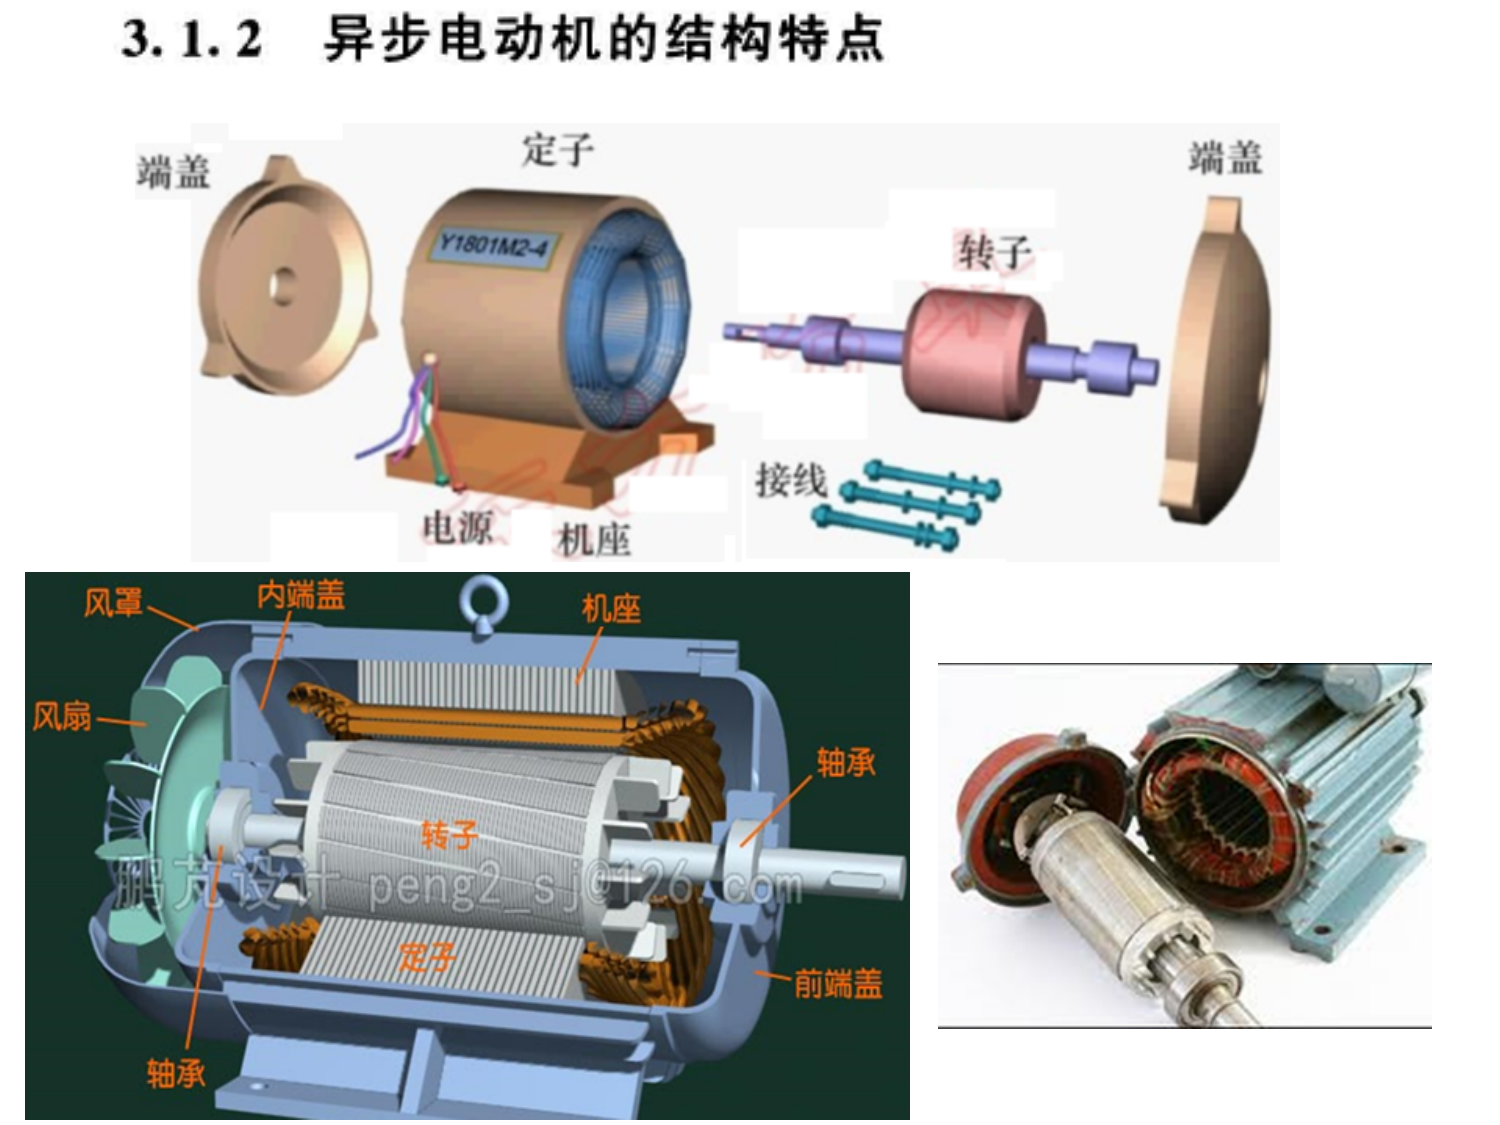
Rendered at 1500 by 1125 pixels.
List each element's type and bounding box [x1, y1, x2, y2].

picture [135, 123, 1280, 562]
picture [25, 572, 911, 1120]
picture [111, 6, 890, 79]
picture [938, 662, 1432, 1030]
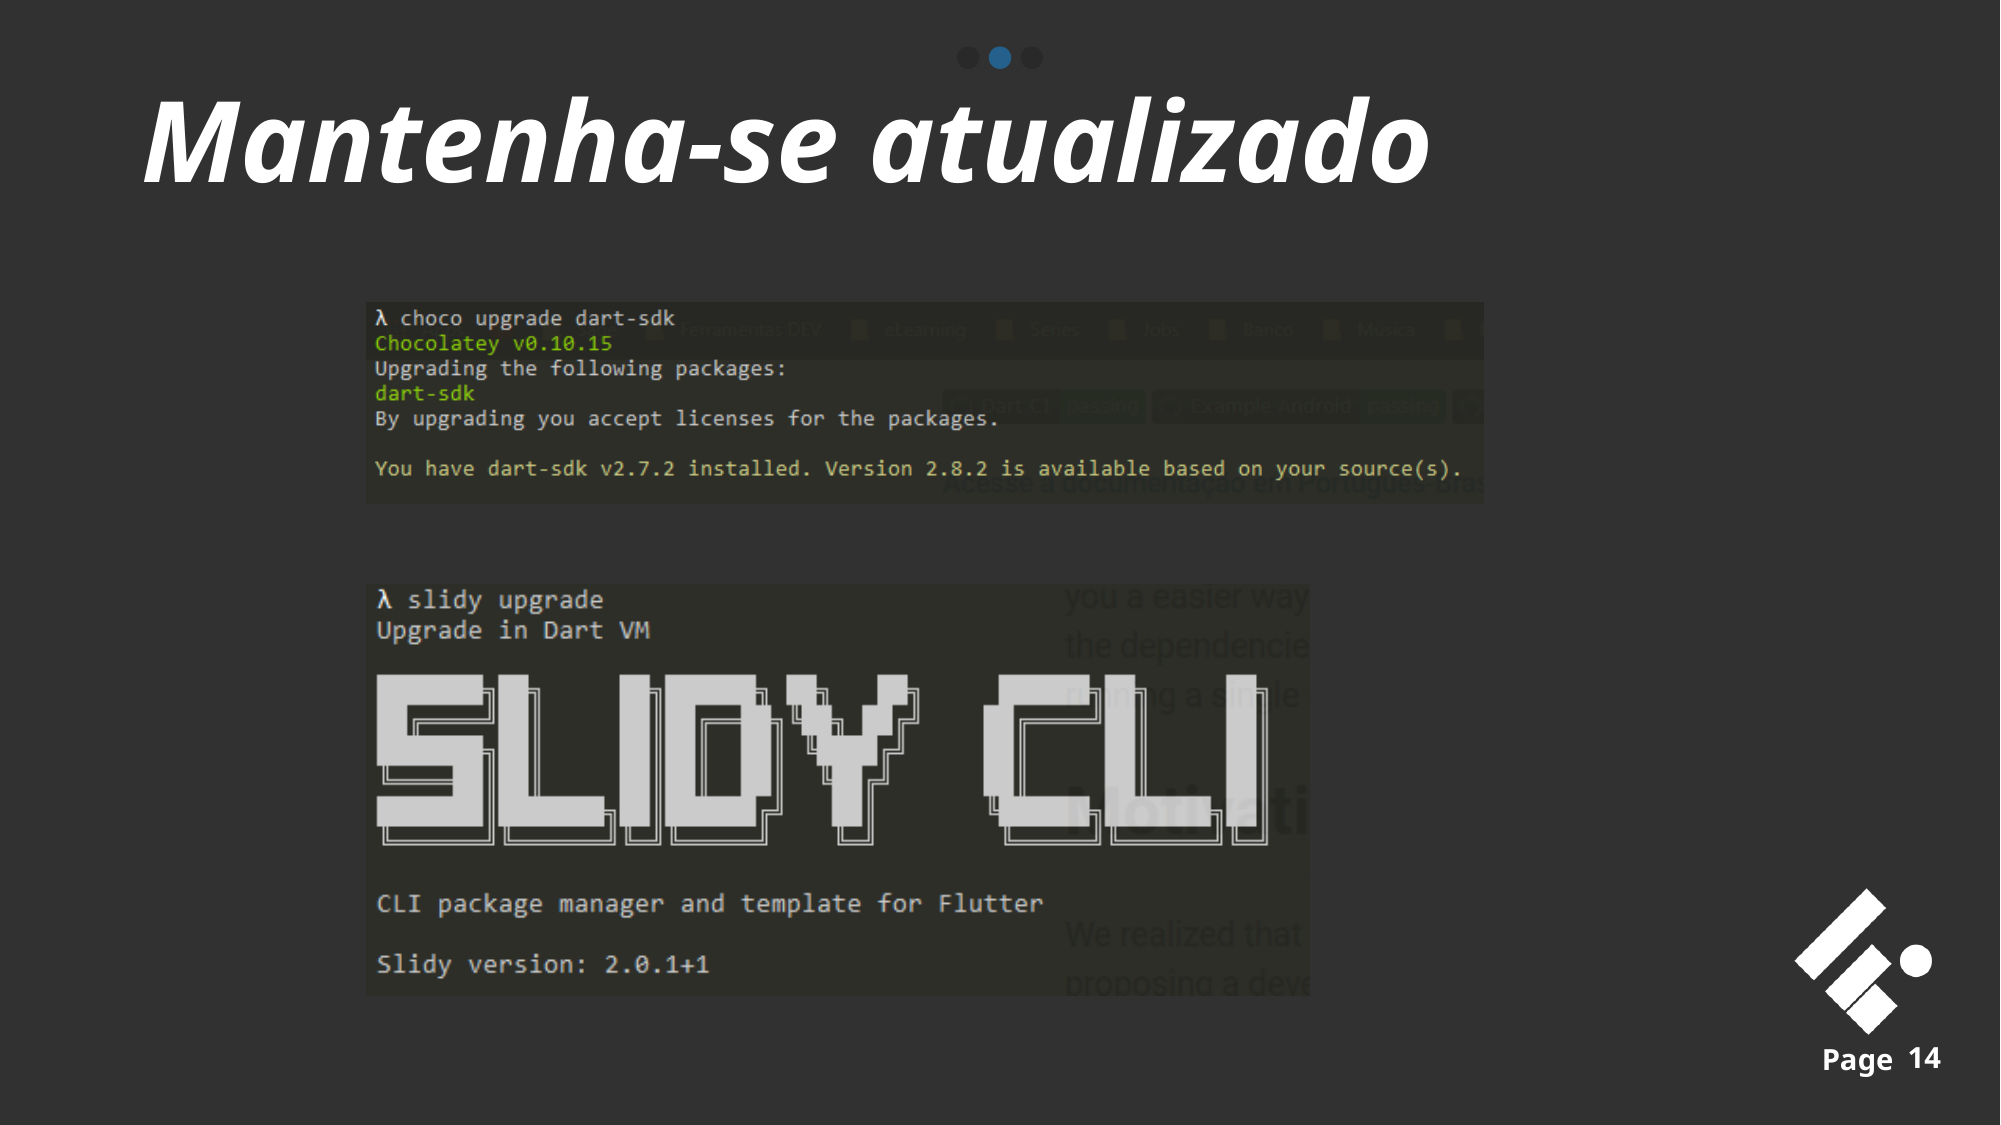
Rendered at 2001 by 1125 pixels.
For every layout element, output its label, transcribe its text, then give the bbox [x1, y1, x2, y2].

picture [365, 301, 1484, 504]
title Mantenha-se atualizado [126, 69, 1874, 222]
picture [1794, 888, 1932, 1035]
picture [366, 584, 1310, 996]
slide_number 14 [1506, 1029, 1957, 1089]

---*---

**Work request**
Print the material word for word; images are to be left out.

**Task answer**
Rendered at 1500 by 1125 pixels.
List each element's type and bounding box [x1, y1, x2, y2].

picture [135, 123, 1280, 562]
picture [25, 572, 911, 1120]
picture [111, 6, 890, 79]
picture [938, 662, 1432, 1030]
Rendered at 2001 by 1125 pixels.
For every layout element, output its label, transcribe its text, then give the bbox [x1, y1, x2, y2].

picture [365, 301, 1484, 504]
title Mantenha-se atualizado [126, 69, 1874, 222]
picture [1794, 888, 1932, 1035]
picture [366, 584, 1310, 996]
slide_number 14 [1506, 1029, 1957, 1089]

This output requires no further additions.